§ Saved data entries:
=== Section Start ===

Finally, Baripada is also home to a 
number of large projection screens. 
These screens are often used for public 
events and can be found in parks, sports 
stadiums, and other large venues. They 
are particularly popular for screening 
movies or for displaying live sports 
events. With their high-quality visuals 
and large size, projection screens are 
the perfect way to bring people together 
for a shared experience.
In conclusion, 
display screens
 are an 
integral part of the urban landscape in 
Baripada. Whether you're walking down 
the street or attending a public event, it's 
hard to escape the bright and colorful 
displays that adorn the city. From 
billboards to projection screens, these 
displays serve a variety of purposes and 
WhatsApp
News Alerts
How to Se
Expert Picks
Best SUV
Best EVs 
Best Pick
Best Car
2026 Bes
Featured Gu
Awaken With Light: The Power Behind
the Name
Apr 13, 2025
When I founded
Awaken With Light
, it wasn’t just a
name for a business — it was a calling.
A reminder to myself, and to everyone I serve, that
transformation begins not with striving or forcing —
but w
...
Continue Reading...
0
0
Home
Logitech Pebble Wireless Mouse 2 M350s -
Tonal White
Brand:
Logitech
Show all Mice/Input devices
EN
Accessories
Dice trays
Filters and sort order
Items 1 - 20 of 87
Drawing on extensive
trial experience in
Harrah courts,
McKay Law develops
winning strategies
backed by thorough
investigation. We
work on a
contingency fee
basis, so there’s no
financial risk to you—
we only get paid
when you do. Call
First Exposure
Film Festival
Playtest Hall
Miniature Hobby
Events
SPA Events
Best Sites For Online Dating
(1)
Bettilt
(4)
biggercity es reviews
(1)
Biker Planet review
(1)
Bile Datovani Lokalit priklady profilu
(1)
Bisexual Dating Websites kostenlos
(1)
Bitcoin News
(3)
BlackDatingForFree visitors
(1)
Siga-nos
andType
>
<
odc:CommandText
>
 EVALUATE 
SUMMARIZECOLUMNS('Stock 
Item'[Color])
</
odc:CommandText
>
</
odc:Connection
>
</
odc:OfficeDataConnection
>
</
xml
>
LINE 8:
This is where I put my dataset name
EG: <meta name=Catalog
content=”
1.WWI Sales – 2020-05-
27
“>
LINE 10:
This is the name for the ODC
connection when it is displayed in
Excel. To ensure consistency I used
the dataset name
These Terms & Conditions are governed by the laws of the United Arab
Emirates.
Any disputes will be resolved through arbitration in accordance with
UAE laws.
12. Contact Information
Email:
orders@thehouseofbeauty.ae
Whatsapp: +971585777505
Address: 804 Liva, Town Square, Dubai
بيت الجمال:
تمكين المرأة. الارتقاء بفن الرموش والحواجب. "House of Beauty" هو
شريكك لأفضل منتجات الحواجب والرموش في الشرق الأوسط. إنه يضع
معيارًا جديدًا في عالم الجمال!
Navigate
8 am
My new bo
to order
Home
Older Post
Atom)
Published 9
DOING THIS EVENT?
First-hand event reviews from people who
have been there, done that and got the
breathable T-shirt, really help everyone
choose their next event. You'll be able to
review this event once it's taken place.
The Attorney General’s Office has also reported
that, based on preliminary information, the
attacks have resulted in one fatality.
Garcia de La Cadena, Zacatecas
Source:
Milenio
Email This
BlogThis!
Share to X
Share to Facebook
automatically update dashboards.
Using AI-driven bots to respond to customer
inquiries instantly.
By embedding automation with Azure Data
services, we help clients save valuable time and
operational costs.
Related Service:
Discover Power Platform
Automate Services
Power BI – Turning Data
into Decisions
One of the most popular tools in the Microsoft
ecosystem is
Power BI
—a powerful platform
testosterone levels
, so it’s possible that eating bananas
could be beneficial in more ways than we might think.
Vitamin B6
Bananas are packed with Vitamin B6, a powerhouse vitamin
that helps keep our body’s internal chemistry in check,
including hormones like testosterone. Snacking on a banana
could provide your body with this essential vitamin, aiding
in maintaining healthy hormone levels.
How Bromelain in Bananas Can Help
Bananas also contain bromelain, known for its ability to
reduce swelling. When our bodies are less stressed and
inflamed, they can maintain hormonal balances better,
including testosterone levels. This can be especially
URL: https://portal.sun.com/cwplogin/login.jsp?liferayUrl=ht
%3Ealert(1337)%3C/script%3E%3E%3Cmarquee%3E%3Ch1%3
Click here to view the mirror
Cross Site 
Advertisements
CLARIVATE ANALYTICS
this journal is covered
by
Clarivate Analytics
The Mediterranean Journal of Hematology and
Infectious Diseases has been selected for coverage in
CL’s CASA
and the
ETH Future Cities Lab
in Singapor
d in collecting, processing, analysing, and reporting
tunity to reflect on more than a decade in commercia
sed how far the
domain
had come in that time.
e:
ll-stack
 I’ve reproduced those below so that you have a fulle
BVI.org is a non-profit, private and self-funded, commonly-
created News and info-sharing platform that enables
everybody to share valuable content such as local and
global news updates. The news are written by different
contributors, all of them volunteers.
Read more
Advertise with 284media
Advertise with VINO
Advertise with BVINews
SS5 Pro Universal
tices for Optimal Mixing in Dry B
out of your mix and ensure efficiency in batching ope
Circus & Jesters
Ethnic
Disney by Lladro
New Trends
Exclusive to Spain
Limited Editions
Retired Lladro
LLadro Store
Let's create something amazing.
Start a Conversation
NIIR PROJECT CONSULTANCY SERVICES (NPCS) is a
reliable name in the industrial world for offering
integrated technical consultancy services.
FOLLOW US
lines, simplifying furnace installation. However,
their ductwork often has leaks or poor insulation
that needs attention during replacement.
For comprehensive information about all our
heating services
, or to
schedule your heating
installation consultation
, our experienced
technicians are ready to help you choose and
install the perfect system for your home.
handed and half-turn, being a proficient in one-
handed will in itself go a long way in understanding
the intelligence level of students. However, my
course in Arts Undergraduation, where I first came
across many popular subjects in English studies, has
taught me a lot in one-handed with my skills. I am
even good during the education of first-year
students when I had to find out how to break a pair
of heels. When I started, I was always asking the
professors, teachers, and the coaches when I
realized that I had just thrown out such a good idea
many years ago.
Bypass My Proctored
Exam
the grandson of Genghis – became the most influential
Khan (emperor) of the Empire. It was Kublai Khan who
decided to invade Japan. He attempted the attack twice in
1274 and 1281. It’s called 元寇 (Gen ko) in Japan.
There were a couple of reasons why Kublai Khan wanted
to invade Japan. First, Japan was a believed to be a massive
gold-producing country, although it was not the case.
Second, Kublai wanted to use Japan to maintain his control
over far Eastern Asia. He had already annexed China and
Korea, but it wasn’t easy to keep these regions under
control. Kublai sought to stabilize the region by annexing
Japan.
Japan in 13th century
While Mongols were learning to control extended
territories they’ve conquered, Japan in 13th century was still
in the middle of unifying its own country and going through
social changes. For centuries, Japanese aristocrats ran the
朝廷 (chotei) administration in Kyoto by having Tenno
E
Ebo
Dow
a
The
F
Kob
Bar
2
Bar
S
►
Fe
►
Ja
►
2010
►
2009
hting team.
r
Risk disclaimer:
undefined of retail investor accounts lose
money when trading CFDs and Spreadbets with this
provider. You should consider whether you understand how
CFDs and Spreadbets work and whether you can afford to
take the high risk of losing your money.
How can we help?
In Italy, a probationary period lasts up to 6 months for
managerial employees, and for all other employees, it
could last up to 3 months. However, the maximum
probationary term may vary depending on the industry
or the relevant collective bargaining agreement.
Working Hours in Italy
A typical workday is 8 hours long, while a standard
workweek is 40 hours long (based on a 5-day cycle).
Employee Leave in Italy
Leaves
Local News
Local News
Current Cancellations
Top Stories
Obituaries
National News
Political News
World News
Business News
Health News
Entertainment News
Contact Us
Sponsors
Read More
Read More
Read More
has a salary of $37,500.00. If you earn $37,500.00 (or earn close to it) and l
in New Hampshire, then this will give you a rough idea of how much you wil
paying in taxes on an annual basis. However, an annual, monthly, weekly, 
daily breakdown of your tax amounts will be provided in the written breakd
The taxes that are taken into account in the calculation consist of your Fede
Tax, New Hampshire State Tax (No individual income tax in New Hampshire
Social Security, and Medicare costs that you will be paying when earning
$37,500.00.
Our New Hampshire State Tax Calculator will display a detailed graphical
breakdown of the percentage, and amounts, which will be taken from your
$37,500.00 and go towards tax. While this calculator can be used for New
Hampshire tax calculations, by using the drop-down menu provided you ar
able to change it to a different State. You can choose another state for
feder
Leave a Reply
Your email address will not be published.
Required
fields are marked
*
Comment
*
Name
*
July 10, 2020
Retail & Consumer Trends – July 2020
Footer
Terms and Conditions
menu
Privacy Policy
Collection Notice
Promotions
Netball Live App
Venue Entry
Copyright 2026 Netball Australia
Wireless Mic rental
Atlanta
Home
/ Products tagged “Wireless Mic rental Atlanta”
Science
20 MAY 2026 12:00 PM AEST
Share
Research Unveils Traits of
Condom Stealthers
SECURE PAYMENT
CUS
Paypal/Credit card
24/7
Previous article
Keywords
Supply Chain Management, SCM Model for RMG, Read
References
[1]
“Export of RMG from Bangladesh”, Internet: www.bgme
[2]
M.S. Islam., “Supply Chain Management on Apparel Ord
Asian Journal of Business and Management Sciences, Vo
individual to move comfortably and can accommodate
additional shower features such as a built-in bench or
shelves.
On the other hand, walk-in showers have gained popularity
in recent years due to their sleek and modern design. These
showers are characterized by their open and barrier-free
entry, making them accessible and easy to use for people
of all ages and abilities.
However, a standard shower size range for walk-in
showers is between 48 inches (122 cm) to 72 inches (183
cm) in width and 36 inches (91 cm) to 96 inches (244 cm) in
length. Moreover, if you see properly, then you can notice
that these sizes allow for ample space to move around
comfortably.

=== Section End ===

§ Written task: Transcribe the records above exactly, from the opening line down to and including the line with "the perfect way to bring people together".

§ Answer to this exercise:
Finally, Baripada is also home to a 
number of large projection screens. 
These screens are often used for public 
events and can be found in parks, sports 
stadiums, and other large venues. They 
are particularly popular for screening 
movies or for displaying live sports 
events. With their high-quality visuals 
and large size, projection screens are 
the perfect way to bring people together 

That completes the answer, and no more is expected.